John Leighton Davies

Personal information
- Full name: John Leighton Davies
- Born: 24 August 1927 Skewen, Wales
- Died: April 1995 (aged 67–68) Wakefield, England

Playing information
- Height: 6 ft 0 in (183 cm)
- Weight: 15 st 0 lb (95 kg; 210 lb)

Rugby union
Club
| Years | Team | Pld | T | G | FG | P |
| ≤1948–48 | Neath RFC |  |  |  |  |  |
Representative
| Years | Team | Pld | T | G | FG | P |
| ≤1948–≤48 | Glamorgan County RFC | 6 |  |  |  |  |

Rugby league
- Position: Centre
Club
| Years | Team | Pld | T | G | FG | P |
| 1948–52 | Wakefield Trinity | 66 | 42 | 2 | 0 | 130 |

= John Leighton Davies =

Welsh rugby footballer

John Leighton Davies (24 August 1927 – April 1995) was a Welsh rugby union, and professional rugby league footballer who played in the 1940s and 1950s.
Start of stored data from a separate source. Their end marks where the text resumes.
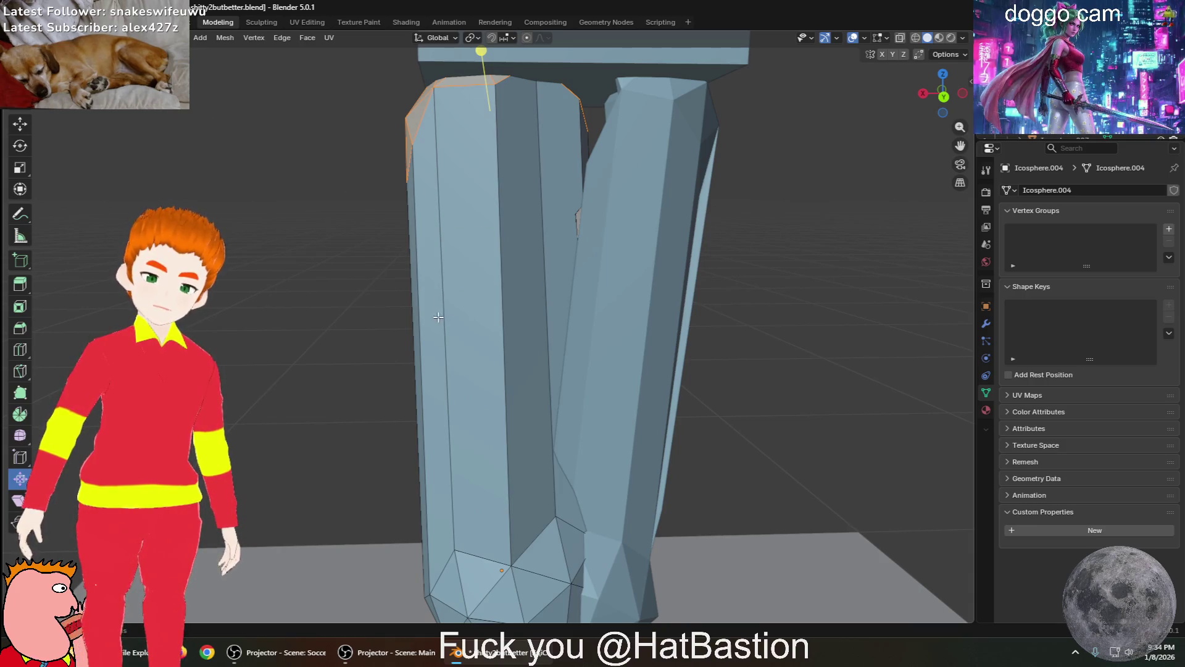
left_click_drag(557, 351, 544, 349)
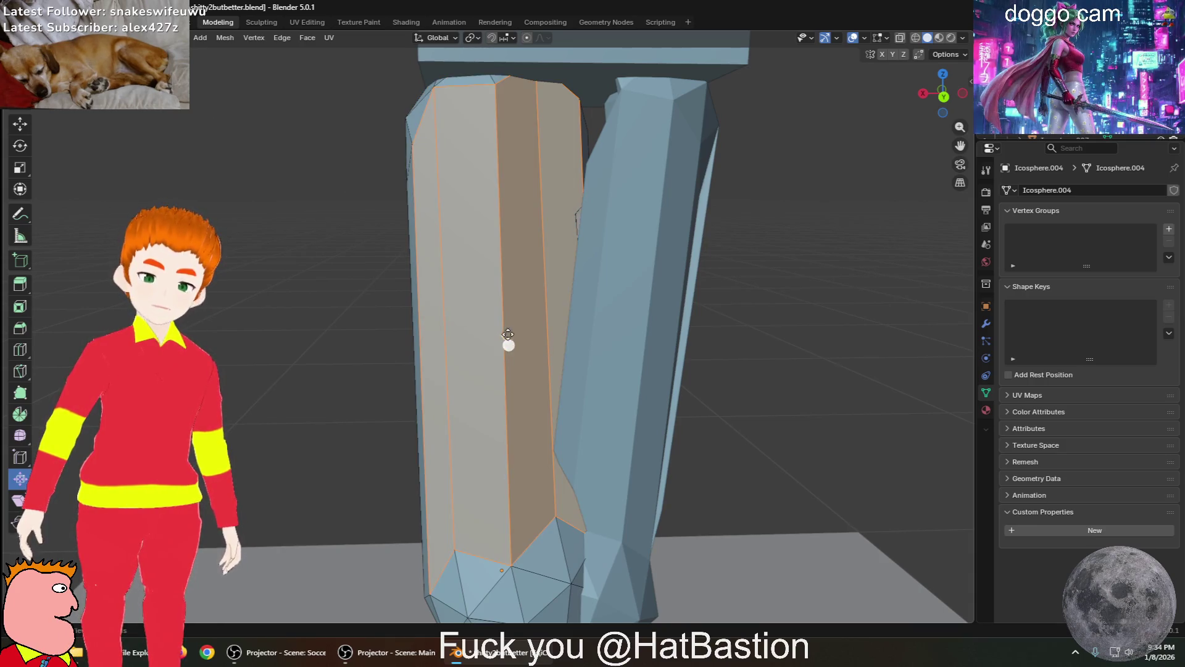
mouse_move(509, 344)
middle_mouse_down()
mouse_move(487, 317)
mouse_move(545, 349)
mouse_move(682, 362)
mouse_move(735, 336)
mouse_move(542, 284)
middle_mouse_up()
mouse_move(449, 256)
left_mouse_down()
mouse_move(580, 336)
mouse_move(549, 325)
left_mouse_up()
He played representative level rugby union (RU) for Glamorgan County RFC, and at club level for Neath RFC, and club level rugby league (RL) for Wakefield Trinity, as a .

==Background==
John Leighton Davies was born in Skewen (his birth was registered in Swansea), Wales.

After retirement, he became a patron of Wakefield RFC, and was an active supporter of the club until his death.

He was also heavily responsible for Wakefield RFC's 'Salute to Rugby'
book a compilation of "favourite recipes from famous people" including Prince Charles and the then Prime Minister Margaret Thatcher, which was published in 1980 in support of Wakefield Rugby Football Club.

An acknowledgment in the book reads
"J Leighton Davies, for his superhuman efforts in compiling all the recipes".

He was the father in law of former Wakefield RFC captain Martin Shuttleworth, and grandfather of Otley's Iain Shuttleworth.

He died aged 67–68 in Wakefield, West Yorkshire, England.

==Playing career==
John Leighton Davies made his début for Wakefield Trinity during October 1948.

==Contemporaneous Article Extract==
"Born in Skewen, South Wales, gained international schoolboy honours at Neath Technical. Played for Neath R.U., and had represented Glamorgan County on six occasions to reach the verge of international honours before turning to R.L. in October 1948. Looked set for an illustrious professional career when a succession of knee injuries forced his premature retirement in 1952."